They do degrade physically, but the bigger thing is they stop being competitive quickly. Each year or so we see doubling of GPU speeds for the same amount of power.
If you build a 100MW data center with GPU compute and three years laster a new data center opens with the same cost for GPUs and same electricity cost you do, but can do twice as much compute, you quickly lose business unless the market is just so constrained customers can't afford to be picky. But the moment there's slack in the market you'll see major migrations off of providers that have the same cost but half, or quarter of the same performance.
So when you see someone talking about GPUs fully deprecating in value in 1-3 years this is what they're talking about. Right now it's not a big deal because there's no slack in the market. But once there is, the bottom will drop out.
ANY online device? Even assuming AI can find vulnerabilities in every operating system, there's no indication that this is actually true beyond a "here's how it could work"
This is the same nonsense that lead to article saying researchers had created a wormhole when all they had done was draw one.
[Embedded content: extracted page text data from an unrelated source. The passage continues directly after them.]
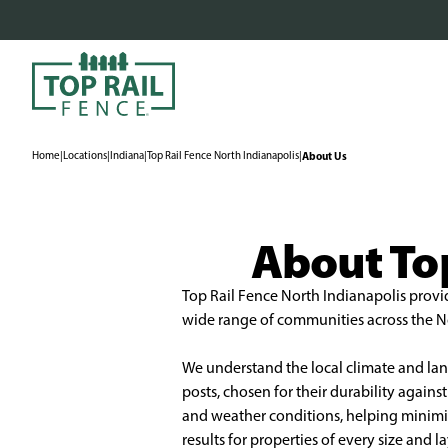
Home
|
Locations
|
Indiana
|
Top Rail Fence North Indianapolis
|
About Us
About Top
Top Rail Fence North Indianapolis provid
wide range of communities across the Nor
We understand the local climate and land
posts, chosen for their durability agai
and weather conditions, helping minimize
results for properties of every size and 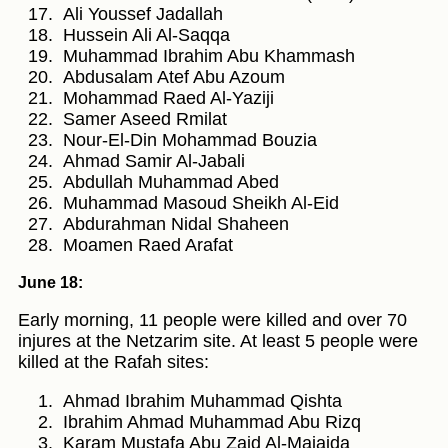
Ali Youssef Jadallah
Hussein Ali Al-Saqqa
Muhammad Ibrahim Abu Khammash
Abdusalam Atef Abu Azoum
Mohammad Raed Al-Yaziji
Samer Aseed Rmilat
Nour-El-Din Mohammad Bouzia
Ahmad Samir Al-Jabali
Abdullah Muhammad Abed
Muhammad Masoud Sheikh Al-Eid
Abdurahman Nidal Shaheen
Moamen Raed Arafat
June 18:
Early morning, 11 people were killed and over 70
injures at the Netzarim site. At least 5 people were
killed at the Rafah sites:
Ahmad Ibrahim Muhammad Qishta
Ibrahim Ahmad Muhammad Abu Rizq
Karam Mustafa Abu Zaid Al-Majaida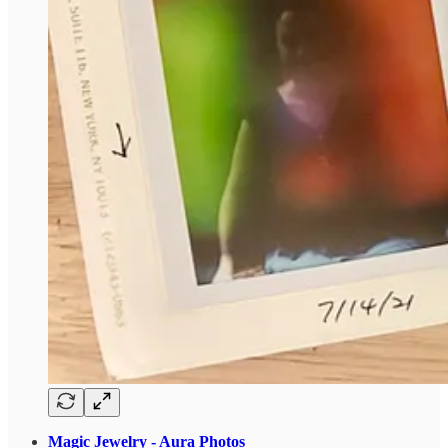
Magic Jewelry - Aura Photos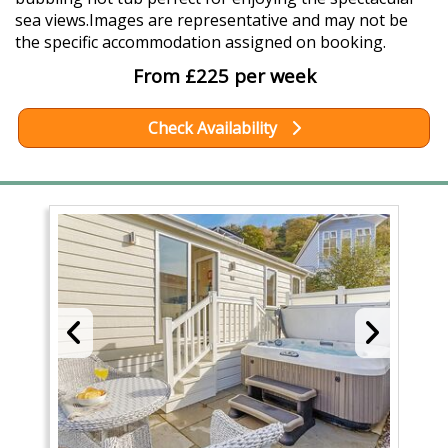
sea views.Images are representative and may not be
the specific accommodation assigned on booking.
From £225 per week
Check Availability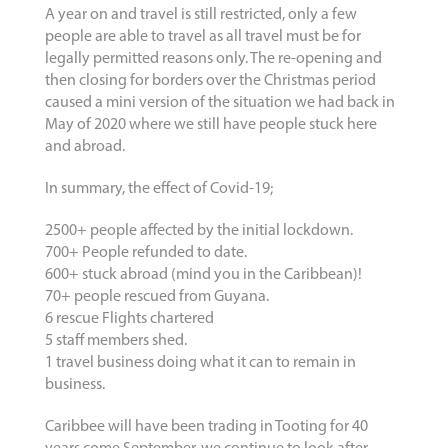
A year on and travel is still restricted, only a few
people are able to travel as all travel must be for
legally permitted reasons only. The re-opening and
then closing for borders over the Christmas period
caused a mini version of the situation we had back in
May of 2020 where we still have people stuck here
and abroad.
In summary, the effect of Covid-19;
2500+ people affected by the initial lockdown.
700+ People refunded to date.
600+ stuck abroad (mind you in the Caribbean)!
70+ people rescued from Guyana.
6 rescue Flights chartered
5 staff members shed.
1 travel business doing what it can to remain in
business.
Caribbee will have been trading in Tooting for 40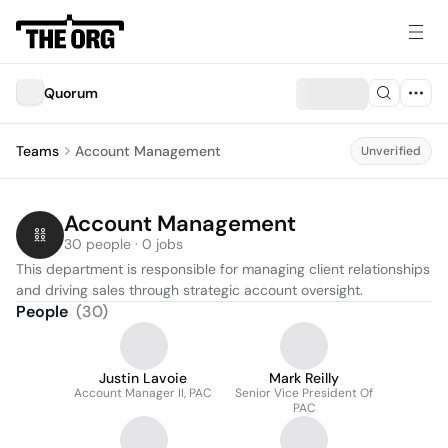
Quorum
Teams
Account Management
Unverified
Account Management
30 people · 0 jobs
This department is responsible for managing client relationships 
and driving sales through strategic account oversight.
People
(
30
)
Justin Lavoie
Mark Reilly
Account Manager II, PAC
Senior Vice President Of
PAC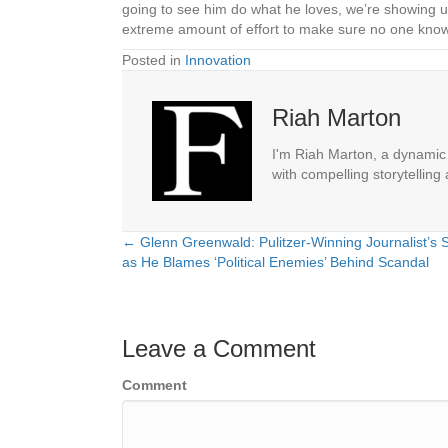
going to see him do what he loves, we’re showing up
extreme amount of effort to make sure no one knows
Posted in
Innovation
Riah Marton
I'm Riah Marton, a dynamic j
with compelling storytelling
← Glenn Greenwald: Pulitzer-Winning Journalist’s 
Posts
as He Blames ‘Political Enemies’ Behind Scandal
navigation
Leave a Comment
Comment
I have a microcontroller with an ROM disk (i.e., physically read only). You're telling me that an AI can find a way around the physics of not being able to mutate ROM and exploit it?
I mean, if it's online it has a network/wireless card and a TCP stack along with at least some amount of RAM, so yea, in theory unless the programming is perfect it could be exploited. Now, it's not going to be used to run AI, but could very well get used in a DDOS or something like that.
I'm relieved my entire network consists of old computers and small, low power network devices. The only dedicated GPUs you'll find is discarded old junk in a cardboard junk box.
And then the bubble would collapse. Corps are already putting limits on token usage across the board because of costs. Increasing costs would significantly contract the hype bubble.
They're viable, you just have to think about them differently than how you think about support employees.
With humans, it's acceptable to have an "authenticate a customer" tool and a "reset the customer's password" tool as two separate applications. You can put in the manual that the latter can only be used after the former.
With agents, you can achieve the same outcome, but the constraint needs to be enforced by code, not job training and employee handbooks.